Here’s a letter I sent to The Scotsman but it wasn’t published. There’s a bit of a rush to set out the pitch for the Holyrood elections.There is an academic piece saying that the EU is under no obligation to accept into membership any “state” whose government does not carry the broad support of its people. Even Joanna Cherry must know that at a referendum she can’t promise Scotland would join the EU. It’s pretty clear to me that the SNP is boxed into a corner – it needs to make a move but has nowhere to go. Meantime, all this is a useful distraction away from the shortcomings of their performance in the day job.

Our voting procedures, with accompanying legislation, are designed to elect named individuals to a particular office for a fixed period.
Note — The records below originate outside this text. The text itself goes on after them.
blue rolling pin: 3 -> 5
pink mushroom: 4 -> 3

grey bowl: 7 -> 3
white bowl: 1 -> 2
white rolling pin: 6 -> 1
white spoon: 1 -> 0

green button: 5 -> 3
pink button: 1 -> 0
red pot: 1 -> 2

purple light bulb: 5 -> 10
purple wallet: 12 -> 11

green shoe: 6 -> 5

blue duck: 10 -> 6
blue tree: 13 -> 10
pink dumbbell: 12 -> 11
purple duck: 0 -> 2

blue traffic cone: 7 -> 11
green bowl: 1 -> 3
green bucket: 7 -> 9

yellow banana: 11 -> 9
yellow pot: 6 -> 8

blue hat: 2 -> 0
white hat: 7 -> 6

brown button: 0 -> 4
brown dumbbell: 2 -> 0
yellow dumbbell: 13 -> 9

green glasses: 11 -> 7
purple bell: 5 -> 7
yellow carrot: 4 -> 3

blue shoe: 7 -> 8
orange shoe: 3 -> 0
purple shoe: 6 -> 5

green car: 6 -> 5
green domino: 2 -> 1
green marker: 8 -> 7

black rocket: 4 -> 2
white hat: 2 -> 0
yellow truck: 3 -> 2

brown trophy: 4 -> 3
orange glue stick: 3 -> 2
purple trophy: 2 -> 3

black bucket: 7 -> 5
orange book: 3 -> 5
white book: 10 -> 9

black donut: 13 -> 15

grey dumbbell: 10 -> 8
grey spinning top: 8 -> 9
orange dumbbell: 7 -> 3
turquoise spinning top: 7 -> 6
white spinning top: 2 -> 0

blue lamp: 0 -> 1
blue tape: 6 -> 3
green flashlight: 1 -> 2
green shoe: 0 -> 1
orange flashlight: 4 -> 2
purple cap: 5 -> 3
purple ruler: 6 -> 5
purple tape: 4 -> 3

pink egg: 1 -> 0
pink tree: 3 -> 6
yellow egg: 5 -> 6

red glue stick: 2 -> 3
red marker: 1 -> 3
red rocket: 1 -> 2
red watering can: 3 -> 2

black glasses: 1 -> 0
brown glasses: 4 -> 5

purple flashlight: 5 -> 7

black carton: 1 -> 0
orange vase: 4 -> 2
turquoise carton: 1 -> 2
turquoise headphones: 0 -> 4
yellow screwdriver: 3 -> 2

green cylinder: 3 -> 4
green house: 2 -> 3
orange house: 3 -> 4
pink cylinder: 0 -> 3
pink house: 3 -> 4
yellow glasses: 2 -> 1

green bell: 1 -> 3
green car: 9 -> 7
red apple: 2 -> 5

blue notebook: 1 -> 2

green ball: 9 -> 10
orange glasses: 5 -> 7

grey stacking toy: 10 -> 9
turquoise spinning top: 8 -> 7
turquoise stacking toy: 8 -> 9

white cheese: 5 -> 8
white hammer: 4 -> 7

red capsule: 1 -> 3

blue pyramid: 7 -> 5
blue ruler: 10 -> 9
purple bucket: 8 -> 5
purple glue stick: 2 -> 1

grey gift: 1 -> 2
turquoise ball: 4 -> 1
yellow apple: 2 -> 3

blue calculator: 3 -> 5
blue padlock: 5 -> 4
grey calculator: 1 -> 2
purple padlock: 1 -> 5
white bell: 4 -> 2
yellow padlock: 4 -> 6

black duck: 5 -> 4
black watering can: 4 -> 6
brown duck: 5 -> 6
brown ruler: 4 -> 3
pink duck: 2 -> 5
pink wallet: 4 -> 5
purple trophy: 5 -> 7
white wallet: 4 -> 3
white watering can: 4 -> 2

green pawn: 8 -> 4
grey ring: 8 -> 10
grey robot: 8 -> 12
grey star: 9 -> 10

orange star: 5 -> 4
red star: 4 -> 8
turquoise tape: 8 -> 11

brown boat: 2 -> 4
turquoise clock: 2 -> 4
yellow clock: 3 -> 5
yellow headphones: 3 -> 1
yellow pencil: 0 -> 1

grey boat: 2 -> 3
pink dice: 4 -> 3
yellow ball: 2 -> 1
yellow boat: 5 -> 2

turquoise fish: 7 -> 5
Transference of the procedures to another function – the testing of an abstract idea in a binary question in a referendum – renders the legislation ineffective. Illegal conduct and undeliverable promises made during the campaign do not invalidate all, or part, or any interpretation of the result, and nothing prescribes the effect of any particular outcome. 50%+1 will be a winning margin, the narrowness being no constraint on extreme interpretations.

There is always some “material change of circumstances” after an event. After September 2014 first there was the dramatic collapse in oil prices, upon which so many rosy pro-separation forecasts were predicated, then there was Brexit. The invention of a clause making such a change reason enough for doing it all again, means that no referendum is “final”.

Strength of opinion on a particular subject is best determined by opinion polls. To the question “Should Scotland separate from rUK?” answers are conditional, something like this:

YES but (only if Scotland is in the EU) (separation negotiations to be conducted by a Holyrood-appointed Commission) (not if it means a hard border with rUK) (Scotland must be a republic).

NO but (UK must undergo serious constitutional reform).

Opinion polls pick up that any condition that cannot be guaranteed changes the answer. Reducing all this to a crude binary question before anything can be guaranteed is a travesty of proper consideration of an important and complex matter.

As things stand a referendum is a loose cannon, of no more standing than the handshakes and solemn but meaningless undertakings of here-today-gone-tomorrow politicians to “respect the outcome”. Before we come to the matter of separation or not, we need a legal framework and a fully worked-out justification for use of a referendum in the decision-making process.